Well today was the first day using my bazooka after it took a "fall" of a six foot baker scaffold and I'm happy to say it worked great!! Thank god because if it hasn't I might have thrown a wall-eyed fit!!!


----------



## 2buckcanuck (Jul 9, 2010)

Toontowntaper said:


> I have a Columbia 2buck and the pin should come out fairly easy ..... Also don't worry to much about the seal mines been fine and I wash my zook after every use
> 
> Push down on the plate and pull the pin out I will have to take pics for you where to watch out for cause the screw catches


Oh:blink:, push in on the crash plate at the same time, I didn't try that.

And the first time you used your Columbia Zook, did it do the same thing showing in my pic









I'm pissed:furious:


----------



## mld (Jul 2, 2012)

Mmmmmmm...what was it someone told me to do when I bought a new tool and it leaked??????


Oh Yeah....Send that back and tell them to give you a new one and a new box handle too!!!:thumbup:


----------



## 2buckcanuck (Jul 9, 2010)

mld said:


> Mmmmmmm...what was it someone told me to do when I bought a new tool and it leaked??????
> 
> 
> Oh Yeah....Send that back and tell them to give you a new one and a new box handle too!!!:thumbup:


Nah,,,,,, I don't really need a new box handle.

Just half to think of a different tool I can bitch for........


----------



## Toontowntaper (Dec 16, 2012)

2buckcanuck said:


> Oh:blink:, push in on the crash plate at the same time, I didn't try that.
> 
> And the first time you used your Columbia Zook, did it do the same thing showing in my pic
> 
> I'm pissed:furious:


Yeah it did the same thing but it was minor so I didn't mind it..... Reason why i believe is the plate comes off so the seal isn't as tight as the older Columbia zook without the grenade pin....but like I said it was minor I was just happy to have a Columbia for all my first auto tools


----------



## 2buckcanuck (Jul 9, 2010)

Toontowntaper said:


> Yeah it did the same thing but it was minor so I didn't mind it..... Reason why i believe is the plate comes off so the seal isn't as tight as the older Columbia zook without the grenade pin....but like I said it was minor I was just happy to have a Columbia for all my first auto tools


A leaky taper leads to a filthy taper:furious:............ but

There is a reason why I made her maiden run in a basement. There were a lot of things I liked with it, one minor thing I didn't like, and I spent a lot of time getting the adjustable brake set just right. But I will reserve my final judgement when I tape out a full house.

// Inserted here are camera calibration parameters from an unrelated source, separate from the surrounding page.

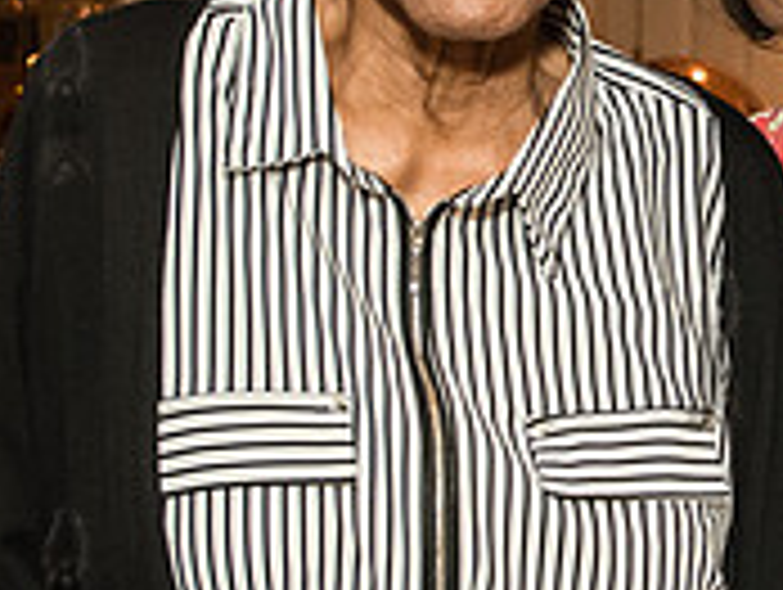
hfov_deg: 17.0
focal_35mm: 114
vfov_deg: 13.0
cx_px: 692
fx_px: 2582
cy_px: 286
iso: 1600
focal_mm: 26
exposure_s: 1/160
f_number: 3.5
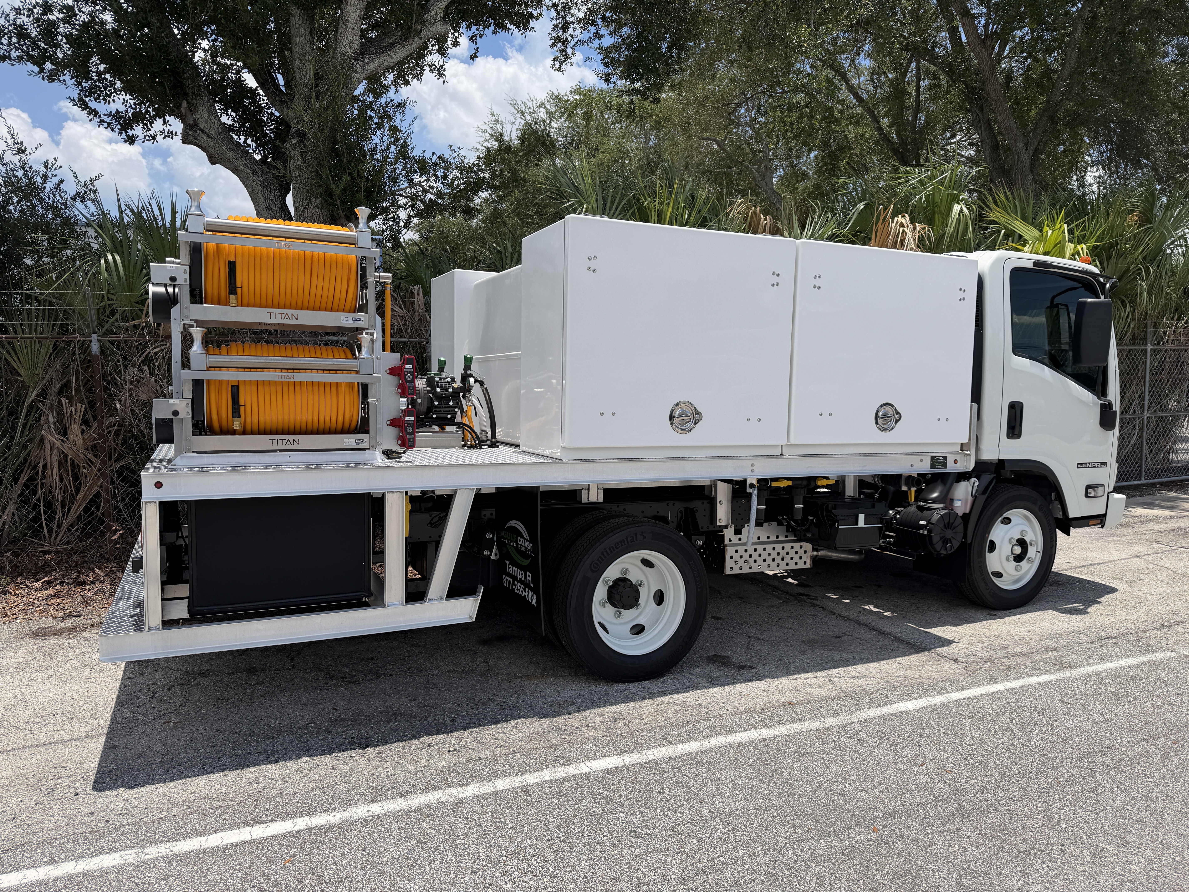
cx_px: 594
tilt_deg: -5.4
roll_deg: +1.1
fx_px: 824
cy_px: 446
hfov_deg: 71.6
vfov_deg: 56.8
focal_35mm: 24
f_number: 1.78
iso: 80
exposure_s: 1/5714
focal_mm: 6.76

My guess is the crash plate did not get set back in just right. Could also be the reason why the grenade pin is not coming out easy. So that will be tweak number one tomorrow:yes:


----------



## gazman (Apr 29, 2011)

So. Whats her name?


----------



## 2buckcanuck (Jul 9, 2010)

gazman said:


> So. Whats her name?


Northern Wall Shagger


----------